National investment and advice business Quilter will spend another £25m on finishing its delayed replatforming project, financial results released this morning show.
While the business formerly known as Old Mutual Wealth says it is making “good progress”, with final software testing in progress and validation of migration data nearing completion, initial migration is still not expected until early 2020 with all business only due to move across next summer.
The firm admits a three month delay is in the works. However, when it switched the technology provider on the upgrade from IFDS to FNZ in 2017, it anticipated the FNZ-backed platform to be operational for new business by late 2018 or early 2019 with migration to follow after that.
The replatforming project dates back at least three years now. As at May 2017, Old Mutual Wealth had spent £330m on the upgrade, with between £120m and £160m in additional budget earmarked when IFDS was switched to FNZ that month.
The results this morning confirm the £25m in extra spending comes on top of the £160m already spent, with additional call centre capacity and technical support to ensure a “focus on delivering the new platform and the associated migration safely and securely”.
The first six months of the year have seen lower flows onto the platform from both restricted advisers and IFAs “due to market uncertainty”, the firm says.
Chief executive Paul Feeney says: “While we have encountered some short-term delays, we are focussed on ensuring the programme is implemented to our desired quality and still expect to complete the programme by this time next year.”

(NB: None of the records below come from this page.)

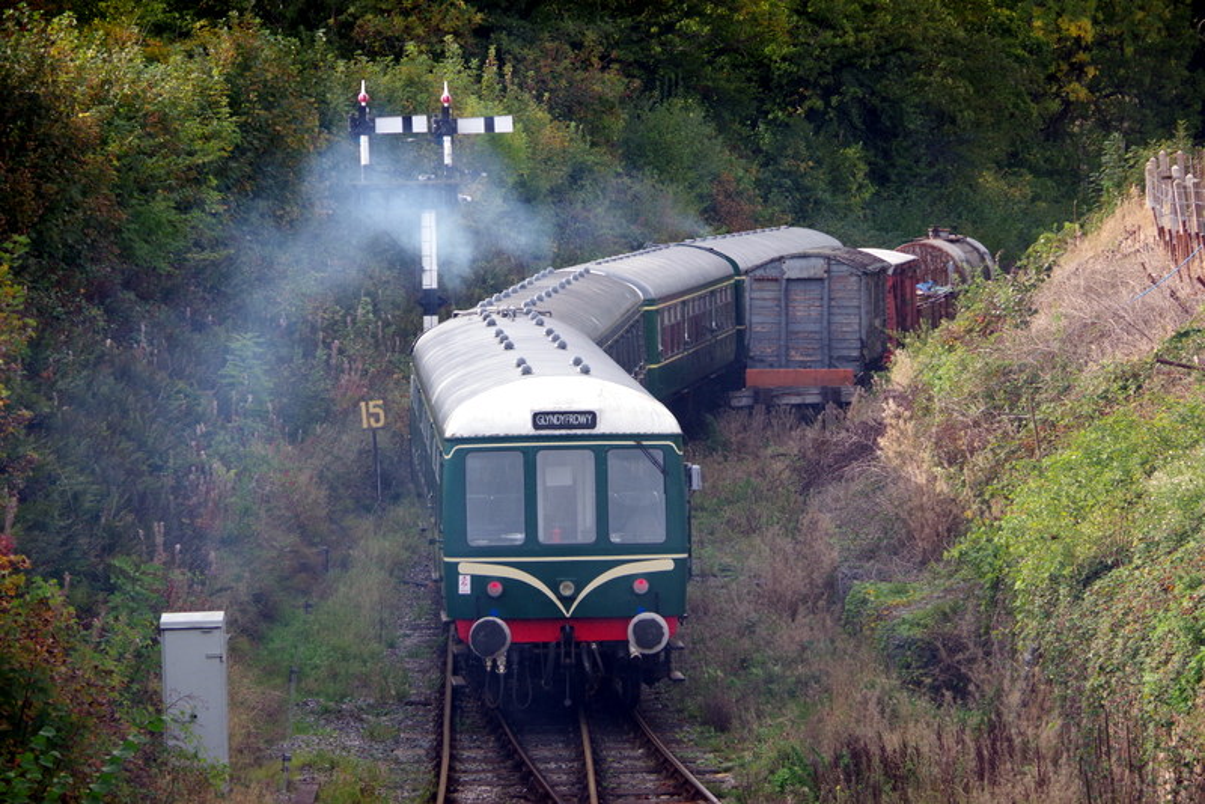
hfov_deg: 13.7
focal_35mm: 150
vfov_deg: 9.2
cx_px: 602
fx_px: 5022
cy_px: 402
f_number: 8
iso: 500
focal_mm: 100
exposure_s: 1/320
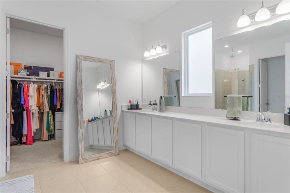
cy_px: 96
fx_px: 145
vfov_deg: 67.3
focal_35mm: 18
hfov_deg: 90.0
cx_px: 145
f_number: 4
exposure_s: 1/125
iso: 100
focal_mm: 12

The firm’s results add: “The lessons learned from our soft-launch phase have been valuable and we are delighted with the improved functionality that the new platform delivers. In addition, our plans to ensure our customers and advisers are prepared for the migration are progressing well.
“As we enter the final phase of this programme we look forward to the significant benefits that the new platform will bring to customers, our advisers and our business. We remain completely confident that this programme will deliver enhanced functionality, superior performance and will contribute considerably to our market competitiveness.”

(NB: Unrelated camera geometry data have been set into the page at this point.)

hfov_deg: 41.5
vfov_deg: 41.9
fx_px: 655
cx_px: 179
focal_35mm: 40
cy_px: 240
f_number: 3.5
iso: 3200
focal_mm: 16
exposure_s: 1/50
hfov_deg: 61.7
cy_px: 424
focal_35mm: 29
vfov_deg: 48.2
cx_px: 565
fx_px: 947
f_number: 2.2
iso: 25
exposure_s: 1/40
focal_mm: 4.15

Quilter’s near term agenda outlined in the half-year results lists the successful platform implementation as the firm’s top priority.

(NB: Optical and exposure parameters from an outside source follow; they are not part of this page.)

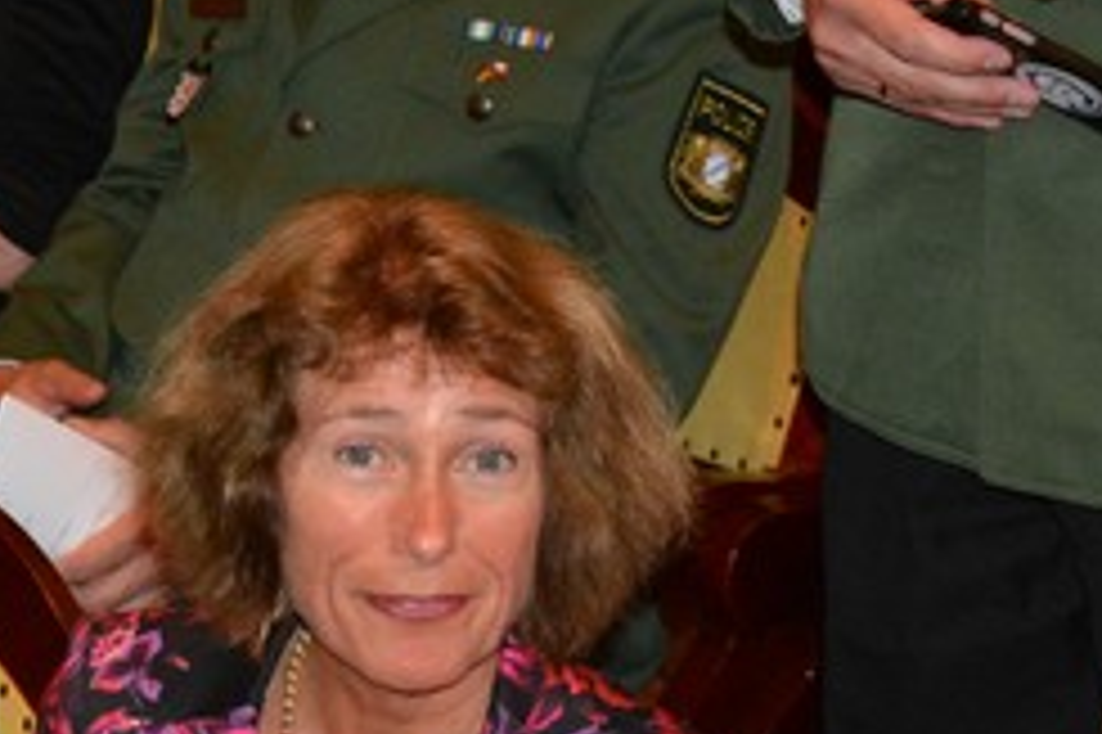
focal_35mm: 157
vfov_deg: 8.7
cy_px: 128
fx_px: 4803
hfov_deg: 12.8
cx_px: -166
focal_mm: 32
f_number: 4.2
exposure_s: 1/60
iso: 3200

One source familiar with the replatforming tells Money Marketing: “The timescales were always ridiculous. They effectively said they were going to deliver it in a third less time as Aviva, and look how that turned out.”
Quilter has also announced the sale of Quilter Life Assurance to ReAssure this morning for £425m, noting that the ability it has to manage the closed life book cost efficiently is reduced as the new platform nears completion.